Pero es que durante los meses de confinamiento, con centros educativos cerrados, las plantillas sufrieron un importante recorte. Las administraciones educativas decidieron que no era necesario sustituir al personal docente, ya que no se estaba desarrollando atención física al alumnado, como si la educación se hubiese parado y no se estuviese realizando a distancia, con mucho esfuerzo del profesorado.
Si atendemos a los datos de la Seguridad Social, durante los meses de marzo a junio de 2020 hubo una disminución de 17.436 afiliados y afiliadas a la Seguridad Social. Si se compara con la media de los cinco cursos anteriores, en abril, mayo y junio se produjo un descenso importante. Es decir, ni sustituyeron en el inicio de la pandemia ni lo hicieron en los meses posteriores.
Y esto, sin duda, es una muestra de que las administraciones educativas han configurado un tipo de política de personal basado en la temporalidad de las plantillas y con los resquicios de las prácticas en gestión que durante la crisis económica fueron elevadas a normativa, RDL 14/2007, en las que sustituir al personal es un aumento de gasto y no una inversión en el sistema.

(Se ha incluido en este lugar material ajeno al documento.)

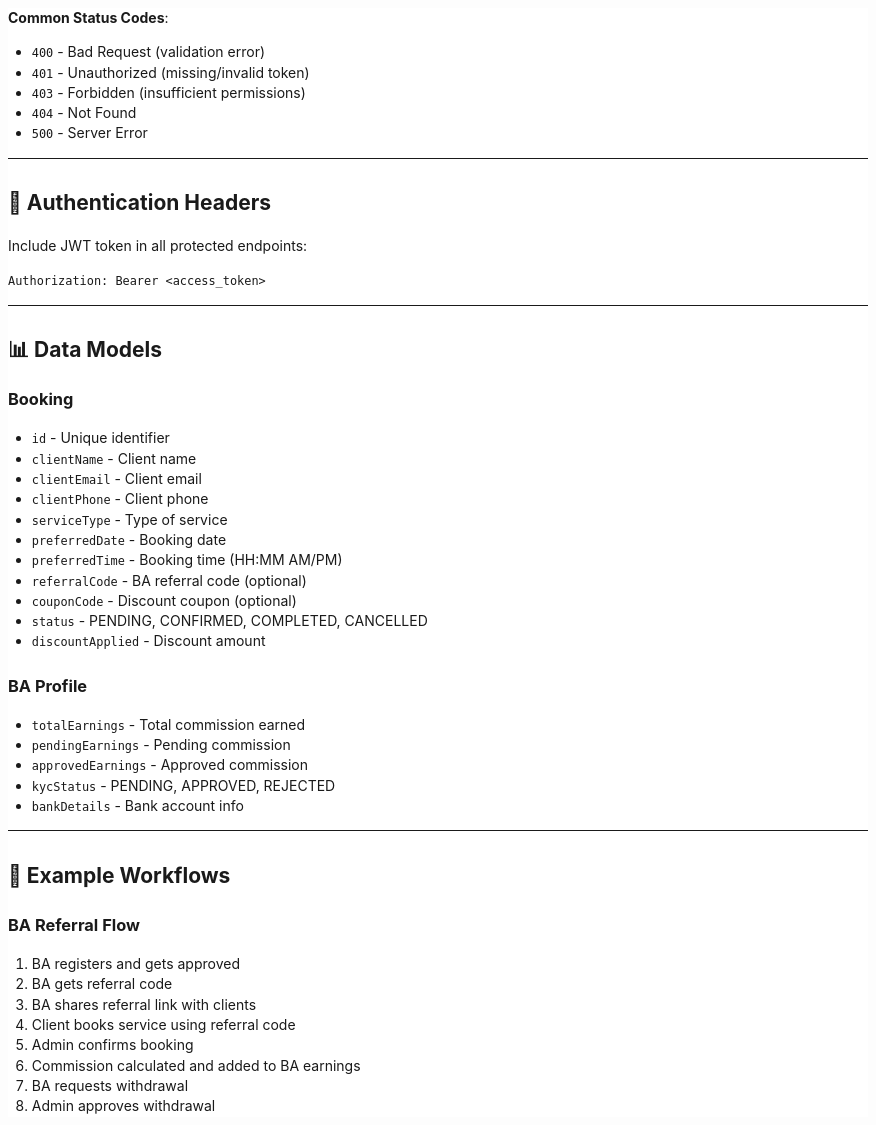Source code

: **Common Status Codes**:
- `400` - Bad Request (validation error)
- `401` - Unauthorized (missing/invalid token)
- `403` - Forbidden (insufficient permissions)
- `404` - Not Found
- `500` - Server Error

---

## 🔑 Authentication Headers

Include JWT token in all protected endpoints:

```
Authorization: Bearer <access_token>
```

---

## 📊 Data Models

### Booking
- `id` - Unique identifier
- `clientName` - Client name
- `clientEmail` - Client email
- `clientPhone` - Client phone
- `serviceType` - Type of service
- `preferredDate` - Booking date
- `preferredTime` - Booking time (HH:MM AM/PM)
- `referralCode` - BA referral code (optional)
- `couponCode` - Discount coupon (optional)
- `status` - PENDING, CONFIRMED, COMPLETED, CANCELLED
- `discountApplied` - Discount amount

### BA Profile
- `totalEarnings` - Total commission earned
- `pendingEarnings` - Pending commission
- `approvedEarnings` - Approved commission
- `kycStatus` - PENDING, APPROVED, REJECTED
- `bankDetails` - Bank account info

---

## 🚀 Example Workflows

### BA Referral Flow
1. BA registers and gets approved
2. BA gets referral code
3. BA shares referral link with clients
4. Client books service using referral code
5. Admin confirms booking
6. Commission calculated and added to BA earnings
7. BA requests withdrawal
8. Admin approves withdrawal
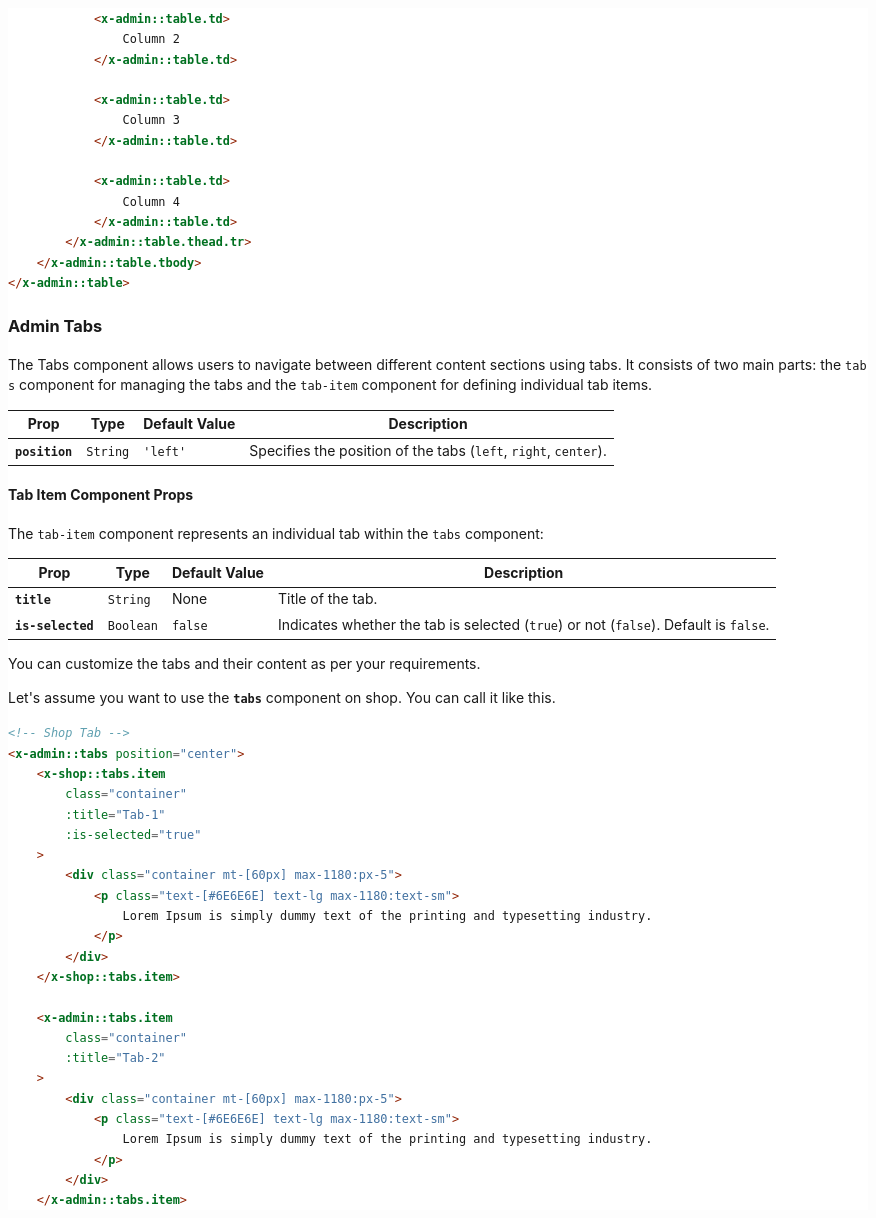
 ```html
            <x-admin::table.td>
                Column 2
            </x-admin::table.td>

            <x-admin::table.td>
                Column 3
            </x-admin::table.td>

            <x-admin::table.td>
                Column 4
            </x-admin::table.td>
        </x-admin::table.thead.tr>
    </x-admin::table.tbody>
</x-admin::table>
```

### Admin Tabs 

The Tabs component allows users to navigate between different content sections using tabs. It consists of two main parts: the `tabs` component for managing the tabs and the `tab-item` component for defining individual tab items.

| Prop          | Type             | Default Value | Description                                                             |
| ------------- | ---------------- | ------------- | ----------------------------------------------------------------------- |
| **`position`**| `String`         | `'left'`      | Specifies the position of the tabs (`left`, `right`, `center`).         |

#### Tab Item Component Props

The `tab-item` component represents an individual tab within the `tabs` component:

| Prop             | Type          | Default Value | Description                                                            |
| ---------------- | ------------- | ------------- | ---------------------------------------------------------------------- |
| **`title`**      | `String`      | None          | Title of the tab.                                                       |
| **`is-selected`**| `Boolean`     | `false`       | Indicates whether the tab is selected (`true`) or not (`false`). Default is `false`. |

You can customize the tabs and their content as per your requirements. 

Let's assume you want to use the **`tabs`** component on shop. You can call it like this.

```html
<!-- Shop Tab -->
<x-admin::tabs position="center">
    <x-shop::tabs.item
        class="container"
        :title="Tab-1"
        :is-selected="true"
    >
        <div class="container mt-[60px] max-1180:px-5">
            <p class="text-[#6E6E6E] text-lg max-1180:text-sm">
                Lorem Ipsum is simply dummy text of the printing and typesetting industry.
            </p>
        </div>
    </x-shop::tabs.item>

    <x-admin::tabs.item
        class="container"
        :title="Tab-2"
    >
        <div class="container mt-[60px] max-1180:px-5">
            <p class="text-[#6E6E6E] text-lg max-1180:text-sm">
                Lorem Ipsum is simply dummy text of the printing and typesetting industry.
            </p>
        </div>
    </x-admin::tabs.item>
```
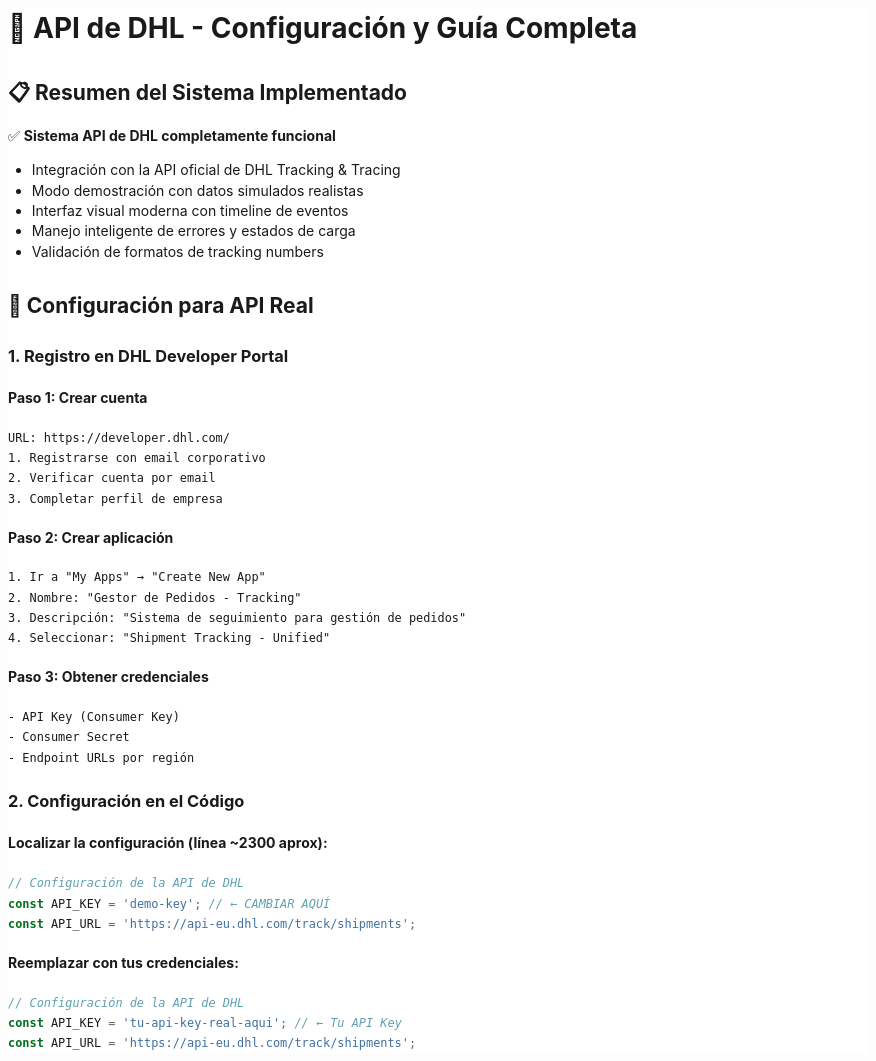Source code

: # 🚚 API de DHL - Configuración y Guía Completa

## 📋 Resumen del Sistema Implementado

✅ **Sistema API de DHL completamente funcional**
- Integración con la API oficial de DHL Tracking & Tracing
- Modo demostración con datos simulados realistas
- Interfaz visual moderna con timeline de eventos
- Manejo inteligente de errores y estados de carga
- Validación de formatos de tracking numbers

## 🔧 Configuración para API Real

### 1. Registro en DHL Developer Portal

#### Paso 1: Crear cuenta
```
URL: https://developer.dhl.com/
1. Registrarse con email corporativo
2. Verificar cuenta por email
3. Completar perfil de empresa
```

#### Paso 2: Crear aplicación
```
1. Ir a "My Apps" → "Create New App"
2. Nombre: "Gestor de Pedidos - Tracking"
3. Descripción: "Sistema de seguimiento para gestión de pedidos"
4. Seleccionar: "Shipment Tracking - Unified"
```

#### Paso 3: Obtener credenciales
```
- API Key (Consumer Key)
- Consumer Secret
- Endpoint URLs por región
```

### 2. Configuración en el Código

#### Localizar la configuración (línea ~2300 aprox):
```javascript
// Configuración de la API de DHL
const API_KEY = 'demo-key'; // ← CAMBIAR AQUÍ
const API_URL = 'https://api-eu.dhl.com/track/shipments';
```

#### Reemplazar con tus credenciales:
```javascript
// Configuración de la API de DHL
const API_KEY = 'tu-api-key-real-aqui'; // ← Tu API Key
const API_URL = 'https://api-eu.dhl.com/track/shipments';
```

Otro aspecto que la pandemia ha puesto de manifiesto es la necesidad de formación permanente del profesorado. Enfrentarse a un reto de estas características requiere de una formación específica en algunos aspectos pero, fundamentalmente, en aquellos que tienen que ver con el “aprender a aprender”. Reinventarse, como hizo el profesorado durante los meses de la educación a distancia, requirió un esfuerzo mayor por las políticas de recorte en formación del profesorado que venimos arrastrando desde 2009.
Si bien en el curso 2009-2010 la inversión en formación permanente de profesorado era, a nivel estatal, de 269.833.500 euros, en el curso 2015-2016 había disminuido a 139.754.000, momento de máximo recorte. Tres años después (2018-2019) se revirtió mínimamente llegando a los 152.500.000. En un ejemplo más concreto, se ha pasado de invertir 380 euros a 209 en formación permanente por docente.
Sin duda, es una política totalmente errónea que debe invertirse por parte de las administraciones educativas en los próximos presupuestos. Para recuperar los niveles de hace 12 años, se requiere una inversión de, al menos, 134 millones de euros.
Además, hay otro aspecto que se debe abordar y que tiene que ver con el envejecimiento de las plantillas. La OCDE establece como composición óptima de las plantillas la que da 0,5 como resultado de dividir el número de docentes menores de 30 años por el de mayores de 50 años. Es decir, debería haber un docente menor de 30 años por cada dos mayores de 50. En el caso de España, esa ratio es de 0,15, uno de cada siete, por lo que es evidente el envejecimiento de las plantillas.
Desde 2009 este cociente ha ido disminuyendo progresivamente desde el 0,31 hasta el 0,15 del curso 2017-2018, es decir, en 2009 había 3 docentes menores de 30 por cada 10 mayores de 50 años, mientras que en 2018 había 1, muy lejos de los 5 de cada 10 que tendría que haber de manera óptima.
Si bien la ratio es significativa, más impactante resulta si la traducimos en el número de plazas que deberían ser ocupadas por menores de 30 años. En 2009 deberían haber estado ejerciendo 67.117 docentes menores de 30, pero la realidad es que en el Estado solo había 42.099, es decir, 25.018 docentes menos de los necesarios.
En 2018, tras el desplome del profesorado menor de 30 años y el envejecimiento de las plantillas, el número óptimo de docentes debería haber sido de 92.074, es decir, 63.738 menores de 30 años más de los que hay en la práctica, que alcanza apenas los 28.336. La contratación de este número de profesionales permitiría, a la vez, reducir las ratios de alumnado por grupo a 15 en Educación Infantil, 20 en Educación Primaria y 25 en ESO, y conllevaría una inversión de algo más de 2.700 millones de euros.